DOCUMENT TEXT ->
──────

LDA Training Parameters

--threads - Number of threads to use. Default: 1.

--seed - Random seed for reproducibility. If not set or ≤0, a random seed will be generated.

--minibatch-size - Size of the minibatches to use during training. Default: 512.

--min-count-train - Minimum total count for a hexagon to be included in the training set. Default: 20.

--n-epochs - Number of epochs to train for. Default: 1.

--mean-change-tol - Tolerance for convergence in the e-step in terms of the mean absolute change in the topic proportions of a document. Default: 1e-3.

--max-iter - Maximum number of iterations for each document. Default: 100.

--kappa - Learning decay parameter for online LDA. Default: 0.7.

--tau0 - Learning offset parameter for online LDA. Default: 10.0.

--alpha - Document-topic prior. Default: 1/K (where K is the number of topics).

--eta - Topic-word prior. Default: 1/K (where K is the number of topics).

Model Initialization

--model-prior - File that contains the initial model matrix.

--prior-scale - Scale the initial model matrix uniformly by this value. Default: use the matrix as is.

--prior-scale-rel - Scale the initial model matrix relative to the total feature counts in the data.

Output Control

--transform - Transform the data to the LDA space after training. If set, an output file <prefix>.results.tsv will be created. For 10X input, identifiers are 0-based barcode indices in the order of the input barcodes.tsv.gz.

──────

DATA EXTRACT ->
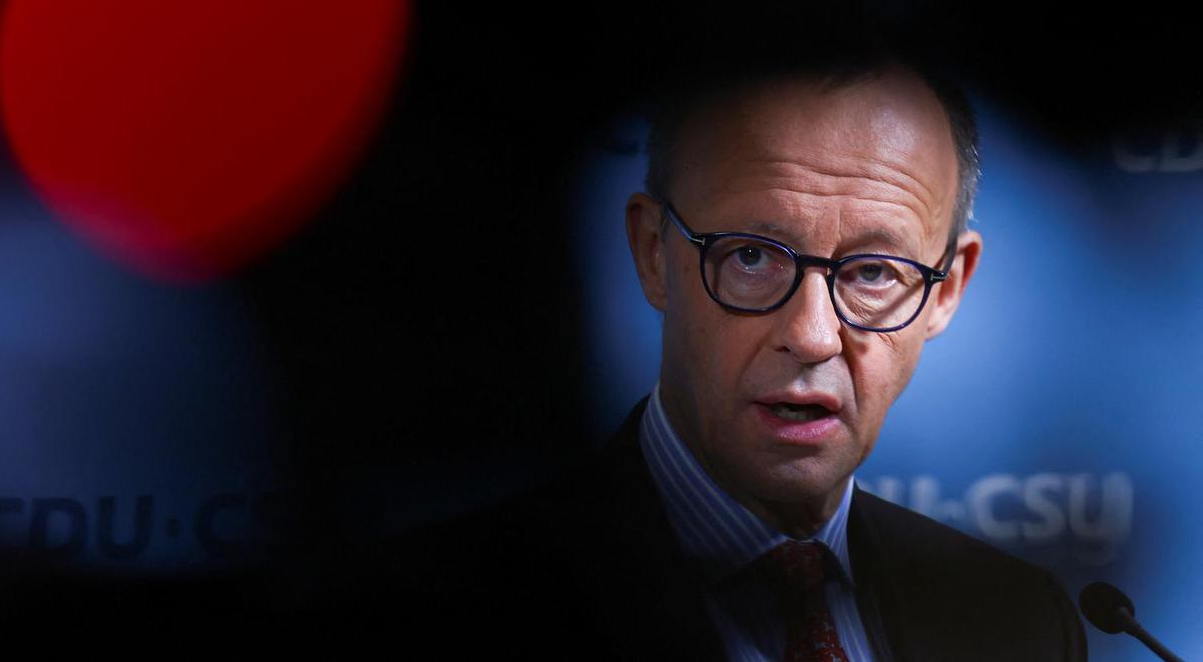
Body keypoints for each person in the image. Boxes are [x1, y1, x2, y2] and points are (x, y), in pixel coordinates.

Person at [362, 47, 1088, 660]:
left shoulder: (1022, 621)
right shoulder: (437, 612)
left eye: (872, 272)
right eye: (750, 257)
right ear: (653, 253)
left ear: (946, 289)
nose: (810, 334)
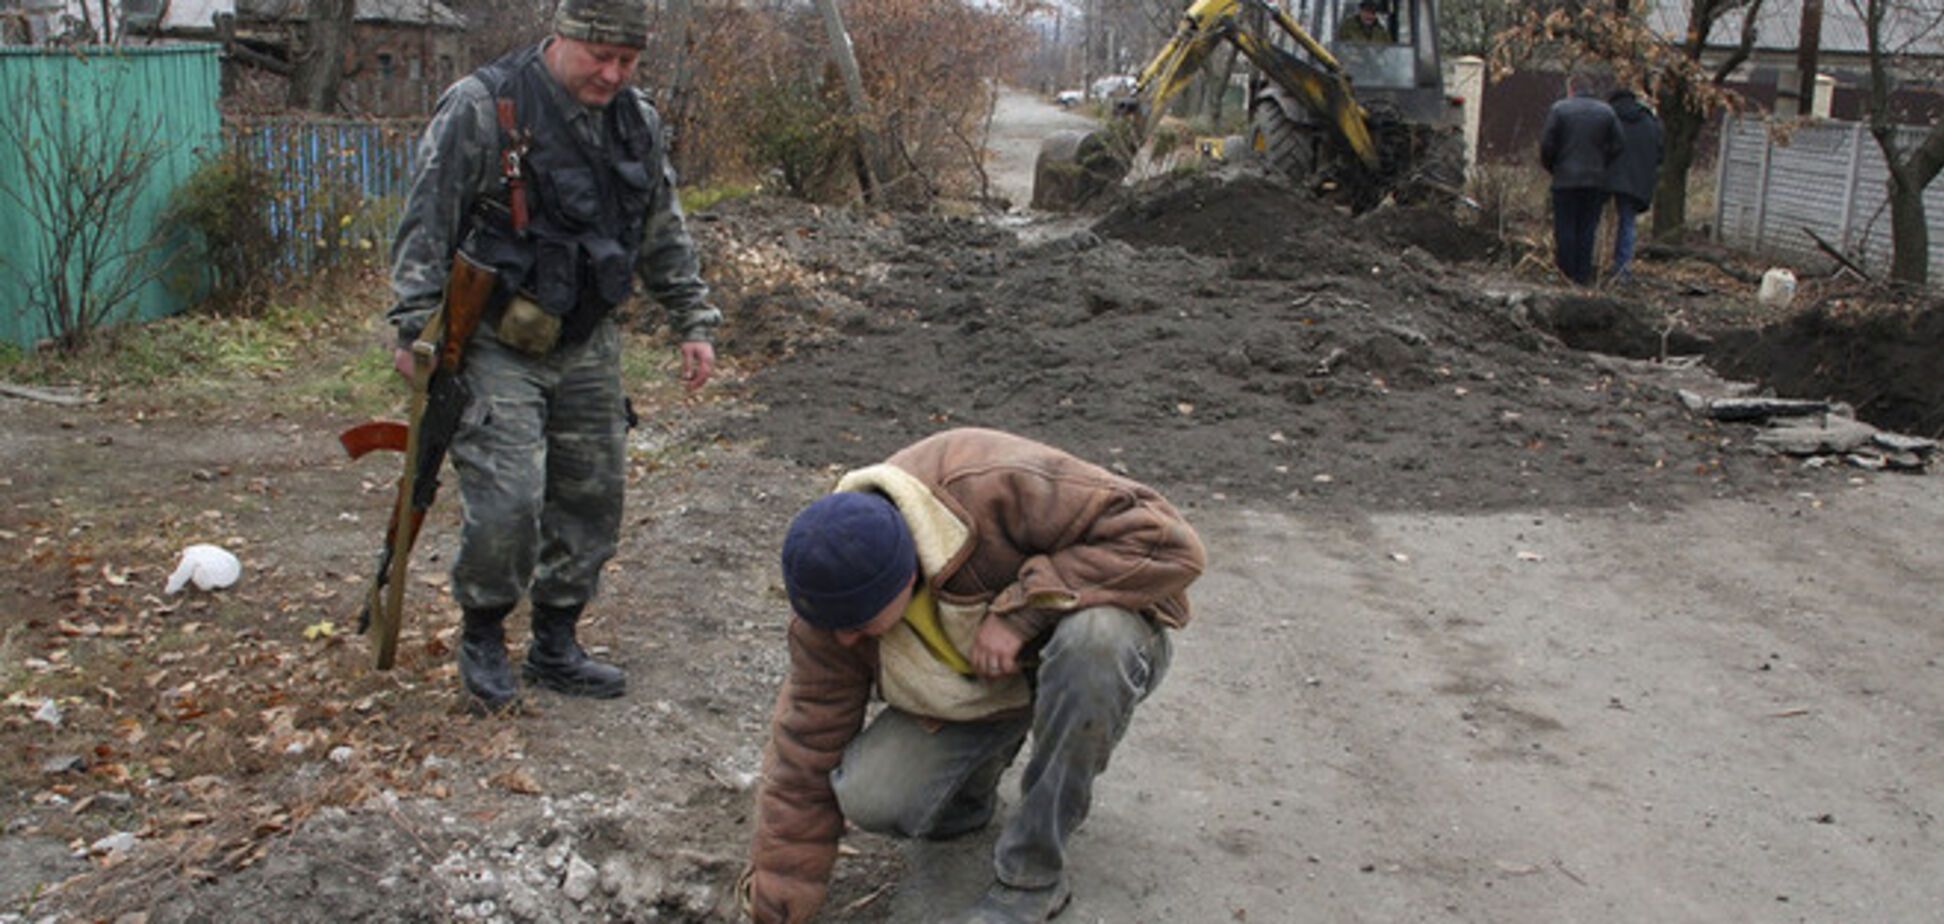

──────

ACTIVITY -> Reproduce word for word the part of the LDA parameter text above that runs from "Model Initialization" up to and including "the input barcodes.tsv.gz.".

YOUR SOLUTION ->
Model Initialization

--model-prior - File that contains the initial model matrix.

--prior-scale - Scale the initial model matrix uniformly by this value. Default: use the matrix as is.

--prior-scale-rel - Scale the initial model matrix relative to the total feature counts in the data.

Output Control

--transform - Transform the data to the LDA space after training. If set, an output file <prefix>.results.tsv will be created. For 10X input, identifiers are 0-based barcode indices in the order of the input barcodes.tsv.gz.